The region faces a disproportionate impact from the US tariff measures, as 13 out of the 14 member economies are subject to some of the highest effective tariff rates in the April 2 announcement, with a trade-weighted average estimated at 26 per cent excluding China.
These rates remain fluid and will likely evolve further in the coming months. These tariffs and the uncertainty generated by the constant shifts in policies are expected to weaken trade momentum, disrupt supply chains, and increase financial market volatility, the report noted.
ASEAN+3 economies are more resilient and diversified today than during past global shocks and better positioned to navigate the unfolding shock from US reciprocal tariffs, the ASEAN+3 Regional Economic Outlook 2025 said.
They possess ample policy space to cushion near-term shocks.
Many of them have the fiscal capacity to deliver targeted support to vulnerable sectors and sustain domestic demand.
Prior to the announcement of the ‘Liberation Day’ tariffs, AMRO had projected the region to grow above 4 per cent in 2025 and 2026, supported by robust domestic demand, recovering investment, and low, stable inflation.
However, the US tariff measures have introduced considerable uncertainty. Under the initial Liberation Day scenario, regional growth could slip below 4 per cent in 2025 and weaken further to 3.4 per cent in 2026.
These preliminary projections are subject to significant uncertainties, as the US administration continually adjusts its tariff measures in response to market reactions and counter measures by trading partners.
ASEAN+3 economies possess ample policy space to cushion near-term shocks. Many governments have the fiscal capacity to deliver targeted support to vulnerable sectors and sustain domestic demand, an AMRO press release said citing the report.
Central banks in the region have room to ease monetary policy in view of the low and well-anchored inflation rates, and can deploy macro-prudential tools and liquidity facilities to safeguard financial stability.

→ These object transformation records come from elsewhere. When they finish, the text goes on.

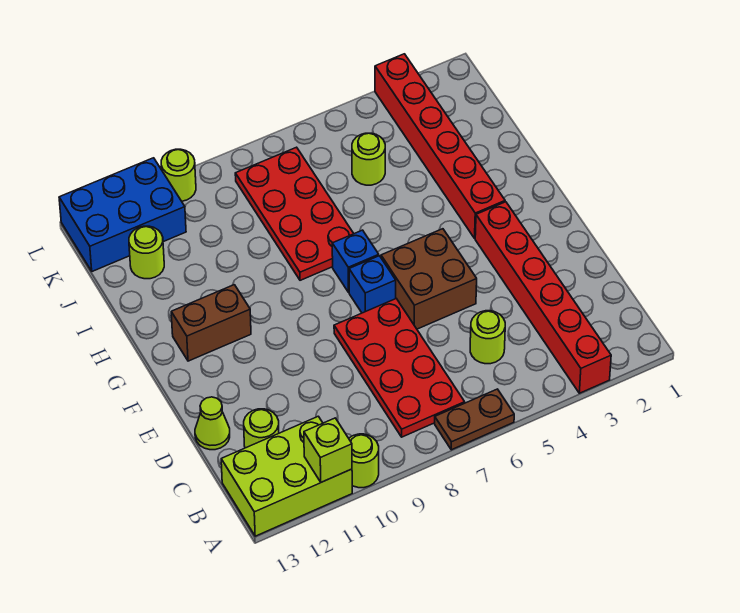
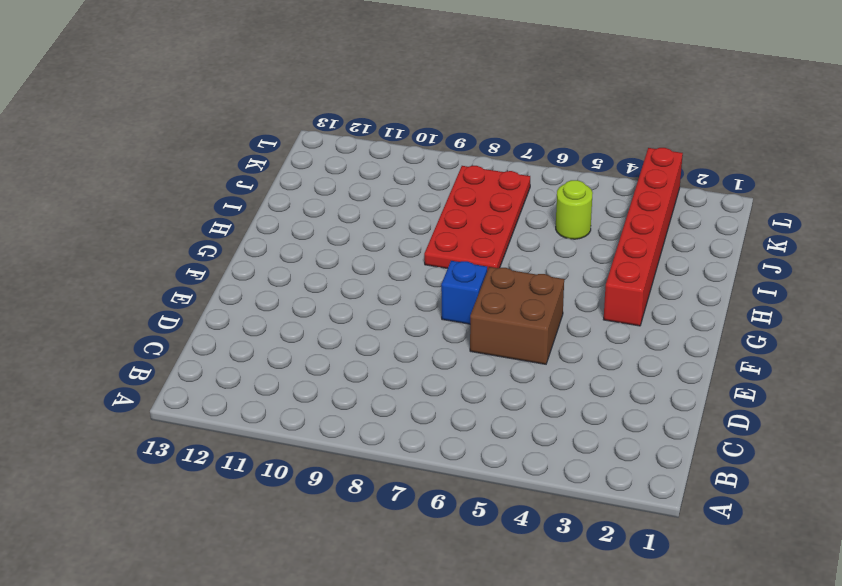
none -> red 1x6 brick [475,202,611,393]
none -> brown 1x2 plate [435,389,514,450]
none -> lime 1x1 round brick [349,434,379,488]

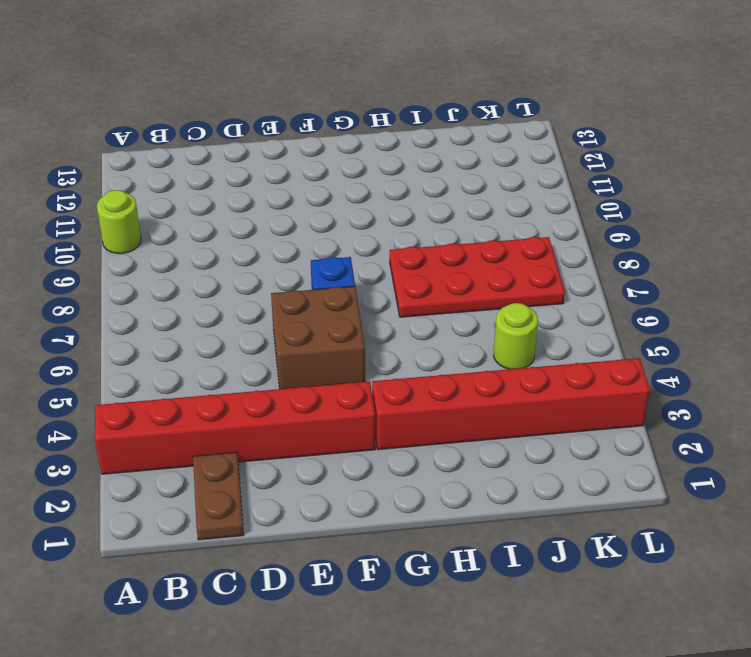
brown 1x2 plate [193,452,244,540] -> brown 1x2 plate moved to [435,389,514,450]
none -> lime 2x3 brick [221,416,352,536]
none -> red 2x4 plate [334,299,465,437]
none -> lime 1x1 round brick [470,311,505,364]

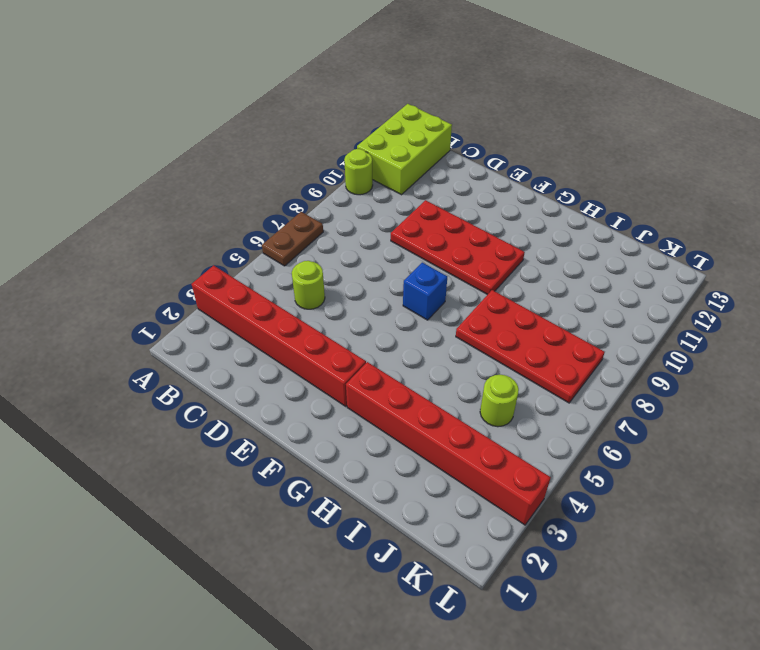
red 2x4 plate [391,200,525,295] -> red 2x4 plate moved to [334,299,465,437]
none -> lime 1x1 round brick [244,409,279,448]
none -> lime 1x1 cone [195,397,230,450]
none -> brown 2x2 brick [381,229,477,329]

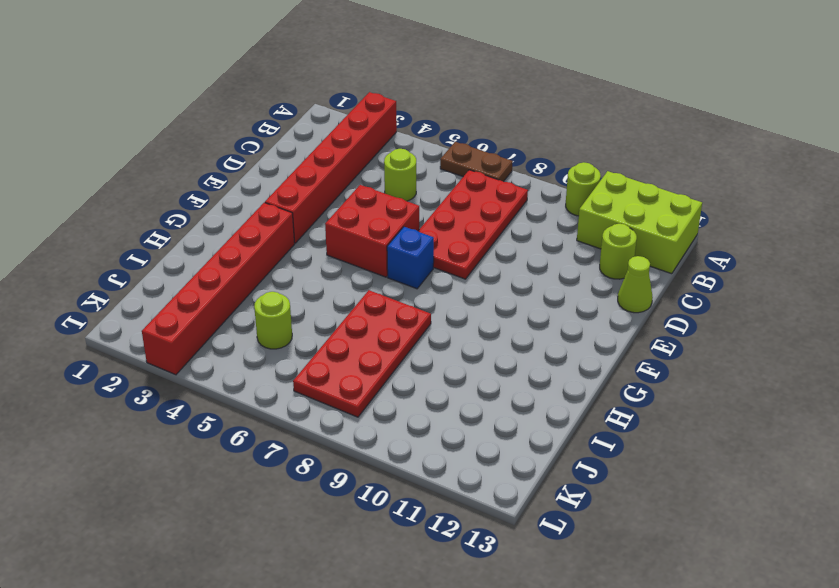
red 2x2 brick [325,185,419,277] -> brown 2x2 brick [381,229,477,329]
none -> blue 1x1 brick [332,230,379,292]
none -> brown 1x2 brick [171,285,251,361]
none -> lime 1x1 round brick [129,226,164,279]

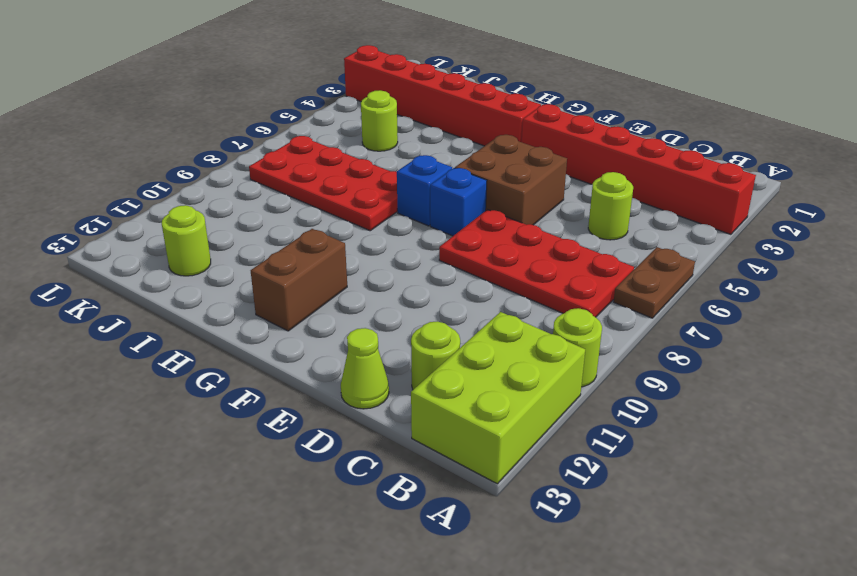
none -> blue 2x3 brick [59,158,186,271]
none -> lime 1x1 round brick [161,149,196,201]
none -> lime 1x1 brick [304,418,352,482]

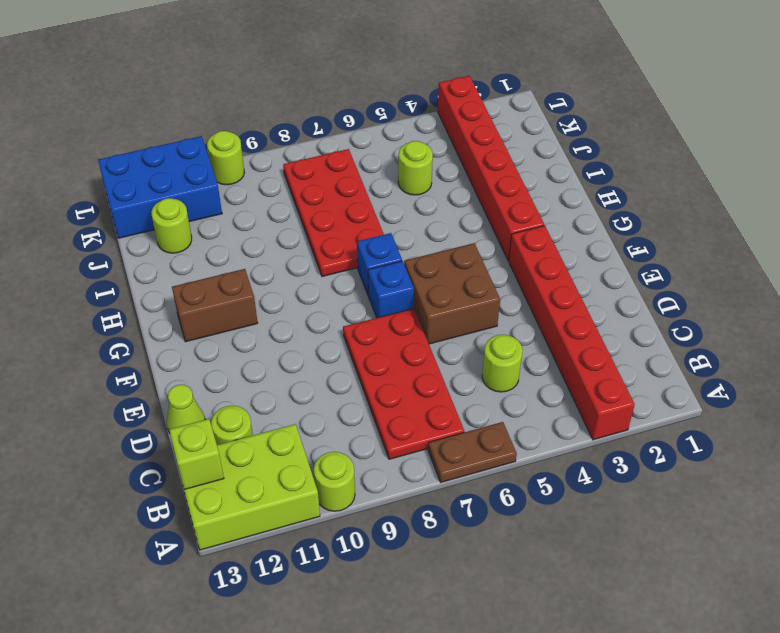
lime 1x1 brick [169,419,224,489] -> lime 1x1 brick moved to [304,418,352,482]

The region is now supported by a more diversified export market as well. The region’s share of exports to the United States has declined steadily over the years. Exports to the US now make up just 15 per cent of gross exports, compared to about 24 per cent in 2000.
Deepening intra-regional trade and rapidly expanding domestic markets have reduced dependency on any single export market.
Continued progress in regional integration and trade diversification will further strengthen the region’s ability to weather global turbulence, the AMRO report added.